Chilean pension funds are boosting holdings of foreign bonds to record levels as they turn to debt from countries such as Brazil and Mexico after a dearth of local corporate sales pushed yields to a two-year low.
Chile's six private pension funds tripled holdings of foreign fixed-income assets in the past 12 months to $20 billion at the end of July, while cutting local holdings by $2.5 billion, according to the industry's regulator.
The average peso-denominated corporate bond yield tumbled to 3.72% on Aug. 24, the lowest since April 2008, after a decline in offerings cut the supply of the securities, according to Santiago-based data company LVA Indices. In Brazil, by comparison, local corporate bonds pay yields linked to the country's benchmark 10.75% overnight rate.
“More adventurous investors can buy in other countries in the region where yields are more attractive and swap into local currency,” Ricardo Gomez, head of fixed income at Larrain Vial in Santiago, said in an Aug. 18 telephone interview. “There are opportunities in Brazil, Colombia and Mexico.”
Overseas bond investments can return a yield of more than 500 basis points, or five percentage points, over interest-rate swaps, compared with less than 350 basis points for Chilean bonds, said Rodrigo Nader, who runs a $427 million closed-end fund at Santiago-based Celfin Capital. About 80% of his Deuda Latinoamericana fund is invested in Brazilian and Mexican corporate debt, followed by bonds from Colombia, Peru and international bonds sold by Chilean companies, he said.
Mr. Nader said he plans to reopen his fund to investors in September after selling out of fund quotas in June. “There's a lot of demand,” he said in a telephone interview.

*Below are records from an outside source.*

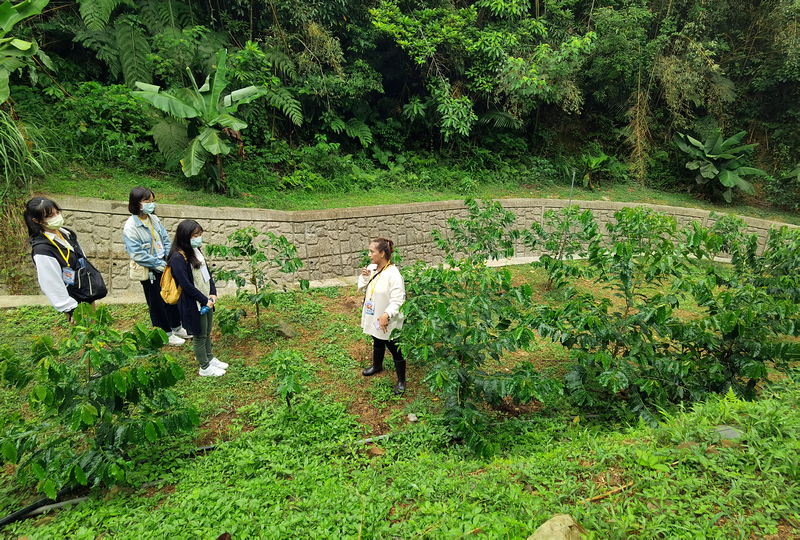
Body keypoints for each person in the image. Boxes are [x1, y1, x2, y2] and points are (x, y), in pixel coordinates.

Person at [123, 187, 188, 346]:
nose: (152, 204)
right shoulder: (131, 227)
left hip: (164, 265)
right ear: (137, 203)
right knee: (157, 303)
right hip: (151, 270)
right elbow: (137, 254)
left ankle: (176, 327)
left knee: (171, 296)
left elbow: (165, 239)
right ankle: (164, 333)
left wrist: (168, 257)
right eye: (147, 201)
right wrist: (159, 264)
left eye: (152, 201)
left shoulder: (153, 219)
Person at [25, 197, 107, 323]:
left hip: (84, 288)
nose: (56, 217)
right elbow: (50, 282)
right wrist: (70, 308)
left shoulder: (65, 233)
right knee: (83, 333)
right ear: (37, 220)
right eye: (50, 215)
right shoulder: (42, 249)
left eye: (57, 212)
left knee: (94, 326)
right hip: (72, 296)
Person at [168, 220, 228, 377]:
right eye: (195, 235)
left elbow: (206, 274)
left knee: (207, 331)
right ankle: (204, 367)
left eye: (200, 234)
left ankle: (210, 358)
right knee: (199, 334)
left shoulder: (196, 250)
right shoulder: (178, 258)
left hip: (206, 299)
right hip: (193, 303)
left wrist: (213, 292)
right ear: (184, 236)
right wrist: (204, 299)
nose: (198, 238)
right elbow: (186, 286)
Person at [358, 238, 407, 394]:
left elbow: (399, 300)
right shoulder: (372, 268)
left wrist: (387, 315)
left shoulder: (393, 275)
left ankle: (401, 381)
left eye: (372, 251)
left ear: (382, 253)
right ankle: (377, 366)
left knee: (394, 347)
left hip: (388, 319)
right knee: (376, 338)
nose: (369, 254)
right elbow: (361, 287)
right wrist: (365, 277)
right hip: (375, 314)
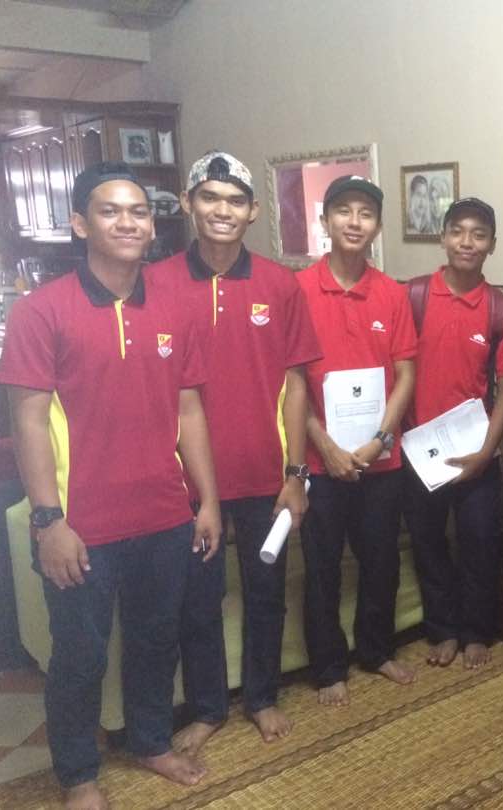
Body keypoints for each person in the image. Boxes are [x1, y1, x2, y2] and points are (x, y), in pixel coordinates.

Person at [0, 162, 222, 810]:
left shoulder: (175, 308)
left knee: (155, 640)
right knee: (80, 656)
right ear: (79, 223)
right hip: (81, 525)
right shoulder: (42, 311)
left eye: (139, 211)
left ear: (153, 225)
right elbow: (28, 420)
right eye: (110, 210)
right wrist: (49, 521)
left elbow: (189, 411)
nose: (128, 222)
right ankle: (79, 775)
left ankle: (150, 741)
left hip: (164, 516)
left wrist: (206, 500)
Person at [148, 151, 322, 749]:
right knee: (198, 601)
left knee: (266, 593)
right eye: (210, 197)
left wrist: (296, 472)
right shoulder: (154, 283)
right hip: (187, 484)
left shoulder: (279, 284)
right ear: (189, 204)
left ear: (253, 212)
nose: (222, 210)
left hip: (264, 476)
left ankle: (262, 696)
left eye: (235, 200)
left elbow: (297, 384)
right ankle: (207, 707)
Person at [297, 175, 419, 706]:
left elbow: (406, 376)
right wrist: (324, 446)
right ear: (326, 220)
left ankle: (376, 649)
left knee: (381, 561)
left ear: (377, 226)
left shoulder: (392, 293)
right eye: (343, 211)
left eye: (365, 213)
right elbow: (290, 383)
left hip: (380, 461)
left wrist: (379, 440)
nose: (354, 221)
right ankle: (328, 667)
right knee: (322, 567)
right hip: (318, 460)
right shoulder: (298, 290)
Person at [402, 198, 503, 669]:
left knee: (479, 543)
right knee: (428, 543)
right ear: (443, 237)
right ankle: (443, 630)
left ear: (491, 244)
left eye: (478, 234)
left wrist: (486, 452)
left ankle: (476, 631)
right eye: (458, 231)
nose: (467, 242)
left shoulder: (500, 310)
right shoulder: (413, 296)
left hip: (477, 453)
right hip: (420, 452)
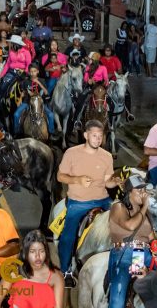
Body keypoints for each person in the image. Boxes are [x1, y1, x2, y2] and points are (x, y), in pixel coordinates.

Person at [57, 120, 121, 285]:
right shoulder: (71, 153)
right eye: (94, 135)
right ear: (86, 135)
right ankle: (65, 271)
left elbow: (108, 182)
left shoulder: (106, 156)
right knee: (68, 236)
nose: (98, 139)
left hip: (103, 199)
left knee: (123, 225)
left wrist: (117, 182)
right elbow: (60, 176)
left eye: (100, 136)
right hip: (79, 202)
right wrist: (77, 179)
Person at [107, 175, 157, 308]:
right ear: (129, 192)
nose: (143, 193)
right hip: (125, 254)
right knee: (118, 297)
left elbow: (152, 238)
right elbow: (130, 226)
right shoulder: (118, 207)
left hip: (145, 254)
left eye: (144, 189)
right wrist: (145, 206)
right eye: (139, 190)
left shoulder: (145, 214)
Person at [0, 229, 65, 308]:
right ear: (25, 253)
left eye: (41, 251)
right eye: (32, 251)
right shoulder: (13, 271)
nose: (38, 256)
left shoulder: (56, 277)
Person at [13, 63, 56, 137]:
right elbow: (23, 92)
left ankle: (51, 133)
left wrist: (38, 82)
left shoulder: (42, 80)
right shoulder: (26, 82)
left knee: (51, 115)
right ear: (29, 72)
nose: (33, 73)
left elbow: (46, 92)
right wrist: (20, 99)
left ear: (38, 71)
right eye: (31, 71)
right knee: (16, 115)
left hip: (39, 102)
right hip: (27, 101)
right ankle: (17, 132)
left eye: (34, 71)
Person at [0, 35, 32, 103]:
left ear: (17, 44)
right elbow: (7, 64)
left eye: (12, 43)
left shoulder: (26, 52)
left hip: (23, 73)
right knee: (3, 86)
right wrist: (1, 75)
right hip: (12, 72)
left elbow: (29, 65)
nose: (11, 45)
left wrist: (25, 73)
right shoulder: (11, 52)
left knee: (26, 88)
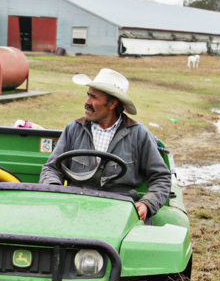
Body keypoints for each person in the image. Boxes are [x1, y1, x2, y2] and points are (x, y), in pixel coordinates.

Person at [38, 68, 171, 221]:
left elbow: (161, 177)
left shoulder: (138, 134)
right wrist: (55, 188)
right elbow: (51, 169)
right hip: (75, 208)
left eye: (94, 97)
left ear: (112, 103)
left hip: (120, 211)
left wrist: (147, 203)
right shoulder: (74, 129)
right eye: (88, 95)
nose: (87, 102)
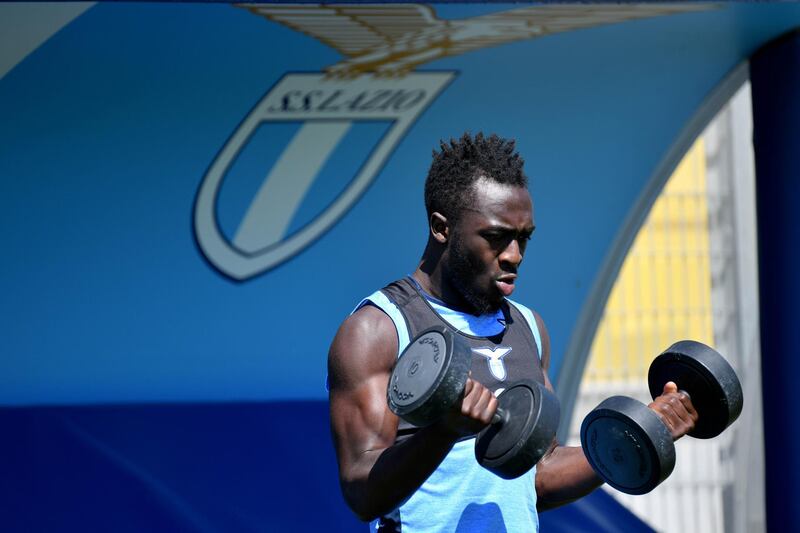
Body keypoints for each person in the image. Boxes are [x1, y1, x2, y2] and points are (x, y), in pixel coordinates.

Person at [327, 132, 698, 532]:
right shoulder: (378, 330)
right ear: (441, 228)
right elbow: (362, 494)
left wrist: (640, 431)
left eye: (523, 238)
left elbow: (537, 477)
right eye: (496, 237)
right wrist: (444, 431)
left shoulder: (529, 328)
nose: (514, 255)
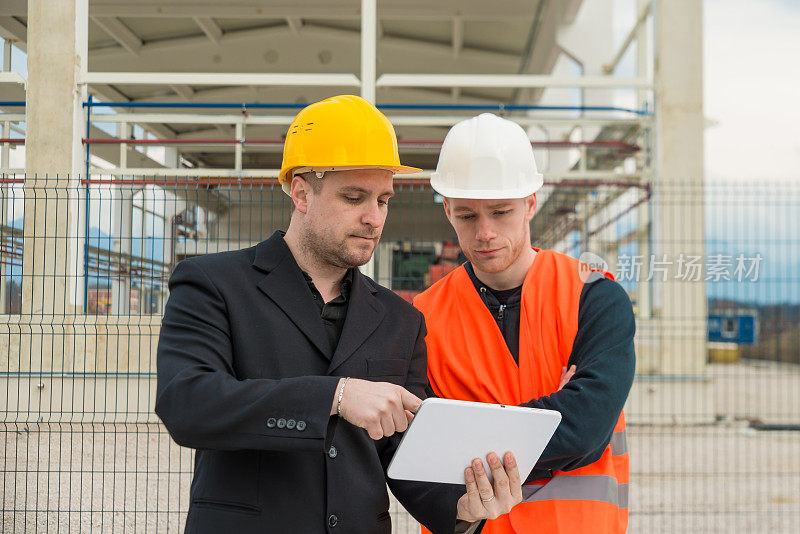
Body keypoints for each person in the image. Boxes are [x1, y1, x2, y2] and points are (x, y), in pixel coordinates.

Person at [155, 96, 523, 534]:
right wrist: (336, 396)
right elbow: (188, 404)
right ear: (301, 193)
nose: (374, 218)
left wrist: (465, 509)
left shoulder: (399, 320)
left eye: (384, 200)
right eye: (354, 197)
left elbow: (400, 455)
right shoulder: (214, 284)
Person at [414, 113, 636, 534]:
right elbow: (419, 449)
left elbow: (587, 430)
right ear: (447, 210)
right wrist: (554, 409)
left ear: (530, 203)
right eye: (466, 216)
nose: (485, 233)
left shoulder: (594, 296)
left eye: (501, 212)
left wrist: (467, 435)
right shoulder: (422, 319)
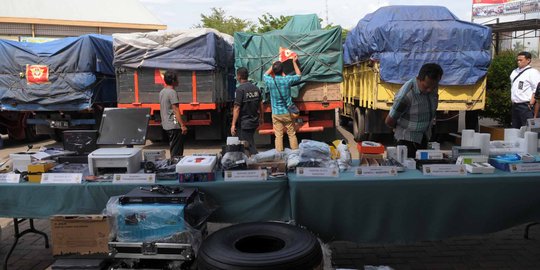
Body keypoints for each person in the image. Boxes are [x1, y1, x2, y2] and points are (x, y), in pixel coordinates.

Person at [385, 63, 444, 158]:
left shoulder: (432, 86)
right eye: (426, 87)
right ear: (419, 79)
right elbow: (389, 121)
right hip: (406, 142)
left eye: (433, 86)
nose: (430, 90)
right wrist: (404, 128)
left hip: (423, 137)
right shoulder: (406, 95)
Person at [263, 57, 301, 152]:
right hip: (287, 112)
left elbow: (265, 75)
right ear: (283, 70)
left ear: (273, 71)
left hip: (276, 113)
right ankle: (295, 152)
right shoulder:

Chilean companies and banks sold $2.4 billion of local bonds in the first seven months of this year, down from $4.1 billion in the year-earlier period, according to the Bolsa de Comercio de Santiago, Santiago's stock exchange. Companies sold a record $7.5 billion in all of 2009 as they took advantage of a temporary suspension of the 1.2% stamp duty on credit.
The $20 billion that pension funds had in foreign fixed-income holdings accounted for a record 16% of their total assets under management last month, according to the pension regulator. The percentage is up from 6.2%, or $6.4 billion, in July 2009 and 0.1% in July 2007, according to the regulator, which doesn't report fixed-income holdings by country.